* [TASK STATEMENT]: Set down the data below without change, skipping the pictures it holds.

* [RECORDS SHOWN]:

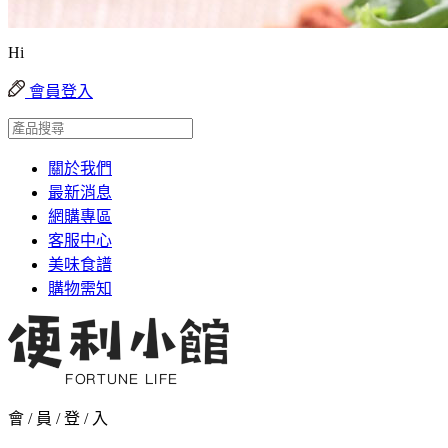
Hi
會員登入
關於我們
最新消息
網購專區
客服中心
美味食譜
購物需知
會 / 員 / 登 / 入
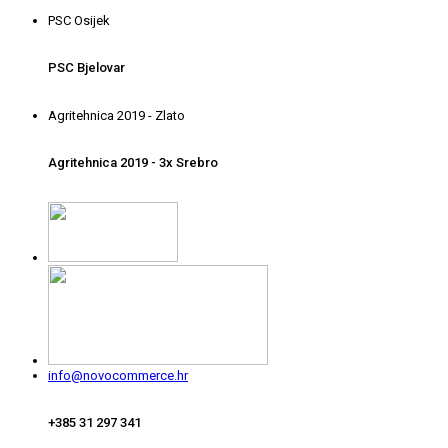
PSC Osijek
PSC Bjelovar
Agritehnica 2019 - Zlato
Agritehnica 2019 - 3x Srebro
info@novocommerce.hr
+385 31 297 341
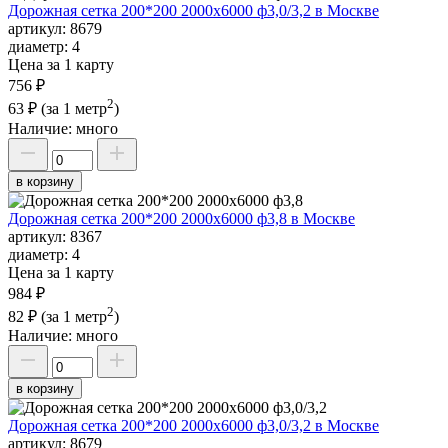
Дорожная сетка 200*200 2000х6000 ф3,0/3,2 в Москве
артикул:
8679
диаметр:
4
Цена за 1 карту
756 ₽
2
63 ₽
(за 1 метр
)
Наличие:
много
в корзину
Дорожная сетка 200*200 2000х6000 ф3,8 в Москве
артикул:
8367
диаметр:
4
Цена за 1 карту
984 ₽
2
82 ₽
(за 1 метр
)
Наличие:
много
в корзину
Дорожная сетка 200*200 2000х6000 ф3,0/3,2 в Москве
артикул:
8679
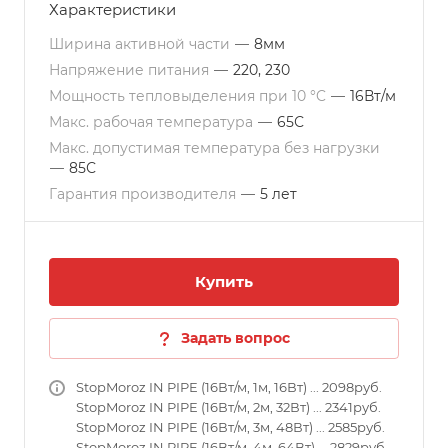
Характеристики
Ширина активной части
—
8мм
Напряжение питания
—
220, 230
Мощность тепловыделения при 10 °C
—
16Вт/м
Макс. рабочая температура
—
65С
Макс. допустимая температура без нагрузки
—
85С
Гарантия производителя
—
5 лет
Купить
Задать вопрос
StopMoroz IN PIPE (16Вт/м, 1м, 16Вт) ... 2098руб.
StopMoroz IN PIPE (16Вт/м, 2м, 32Вт) ... 2341руб.
StopMoroz IN PIPE (16Вт/м, 3м, 48Вт) ... 2585руб.
StopMoroz IN PIPE (16Вт/м, 4м, 64Вт) ... 2829руб.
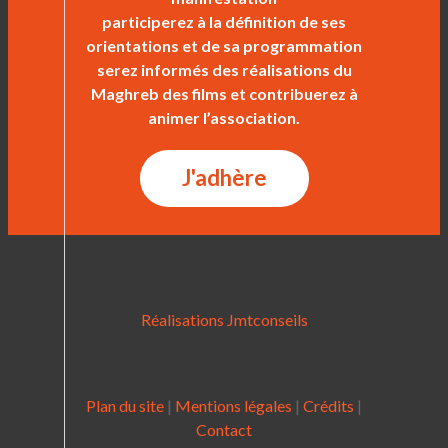
participerez à la définition de ses
orientations et de sa programmation
serez informés des réalisations du
Maghreb des films et contribuerez à
animer l’association.
J'adhère
Réalisations Jmtconseils
Plan du site
|
Mentions légales
|
Crédits
|
Contact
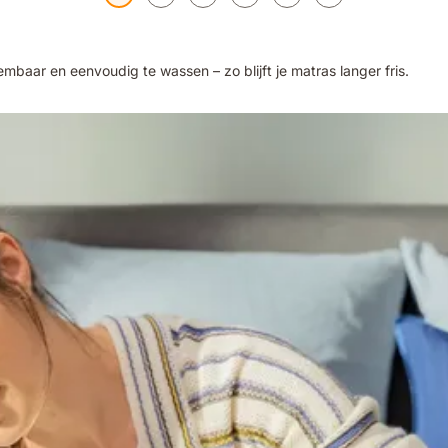
embaar en eenvoudig te wassen – zo blijft je matras langer fris.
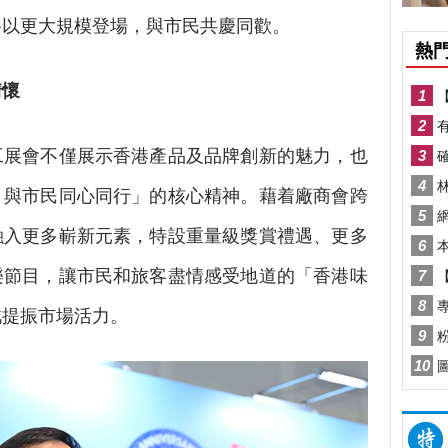
將以更大規模登場，與市民共慶同歡。
情懷
展會不僅展示香港產品及品牌創新的魅力，也
、與市民同心同行」的核心精神。藉着廠商會跨
融入更多嶄新元素，特設重量級獎賞禮遇、更多
樂節目，讓市民和旅客盡情感受地道的「香港味
此提振市場活力。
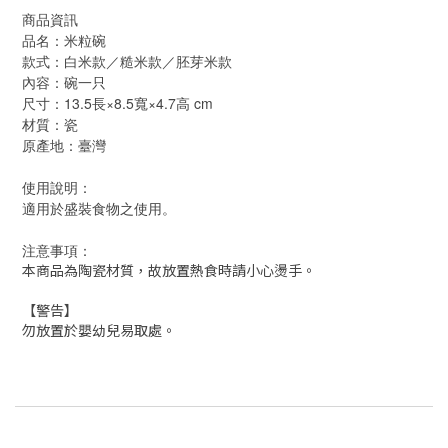
商品資訊
品名：米粒碗
款式：白米款／糙米款／胚芽米款
內容：碗一只
尺寸：13.5長×8.5寬×4.7高 cm
材質：瓷
原產地：臺灣
使用說明：
適用於盛裝食物之使用。
注意事項：
本商品為陶瓷材質，故放置熱食時請小心燙手。
【警告】
勿放置於嬰幼兒易取處。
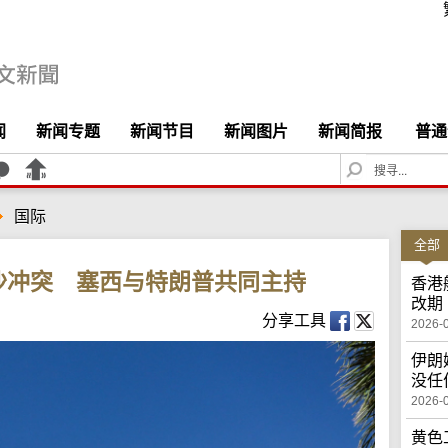
闻
新闻专题
新闻节目
新闻图片
新闻简报
普通
S
e
a
国际
r
c
全部
h
沙冲突 塞西与特朗普共同主持
香港
改期
分享工具
2026-
伊朗
没任
2026-
黄色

* [EXPECTED OUTPUT]:
Hi
會員登入
關於我們
最新消息
網購專區
客服中心
美味食譜
購物需知
會 / 員 / 登 / 入
PSC Osijek
PSC Bjelovar
Agritehnica 2019 - Zlato
Agritehnica 2019 - 3x Srebro
info@novocommerce.hr
+385 31 297 341
Дорожная сетка 200*200 2000х6000 ф3,0/3,2 в Москве
артикул:
8679
диаметр:
4
Цена за 1 карту
756 ₽
2
63 ₽
(за 1 метр
)
Наличие:
много
в корзину
Дорожная сетка 200*200 2000х6000 ф3,8 в Москве
артикул:
8367
диаметр:
4
Цена за 1 карту
984 ₽
2
82 ₽
(за 1 метр
)
Наличие:
много
в корзину
Дорожная сетка 200*200 2000х6000 ф3,0/3,2 в Москве
артикул:
8679
Характеристики
Ширина активной части
—
8мм
Напряжение питания
—
220, 230
Мощность тепловыделения при 10 °C
—
16Вт/м
Макс. рабочая температура
—
65С
Макс. допустимая температура без нагрузки
—
85С
Гарантия производителя
—
5 лет
Купить
Задать вопрос
StopMoroz IN PIPE (16Вт/м, 1м, 16Вт) ... 2098руб.
StopMoroz IN PIPE (16Вт/м, 2м, 32Вт) ... 2341руб.
StopMoroz IN PIPE (16Вт/м, 3м, 48Вт) ... 2585руб.
StopMoroz IN PIPE (16Вт/м, 4м, 64Вт) ... 2829руб.
participerez à la définition de ses
orientations et de sa programmation
serez informés des réalisations du
Maghreb des films et contribuerez à
animer l’association.
J'adhère
Réalisations Jmtconseils
Plan du site
|
Mentions légales
|
Crédits
|
Contact
embaar en eenvoudig te wassen – zo blijft je matras langer fris.
將以更大規模登場，與市民共慶同歡。
情懷
展會不僅展示香港產品及品牌創新的魅力，也
、與市民同心同行」的核心精神。藉着廠商會跨
融入更多嶄新元素，特設重量級獎賞禮遇、更多
樂節目，讓市民和旅客盡情感受地道的「香港味
此提振市場活力。
商品資訊
品名：米粒碗
款式：白米款／糙米款／胚芽米款
內容：碗一只
尺寸：13.5長×8.5寬×4.7高 cm
材質：瓷
原產地：臺灣
使用說明：
適用於盛裝食物之使用。
注意事項：
本商品為陶瓷材質，故放置熱食時請小心燙手。
【警告】
勿放置於嬰幼兒易取處。
闻
新闻专题
新闻节目
新闻图片
新闻简报
普通
S
e
a
国际
r
c
全部
h
沙冲突 塞西与特朗普共同主持
香港
改期
分享工具
2026-
伊朗
没任
2026-
黄色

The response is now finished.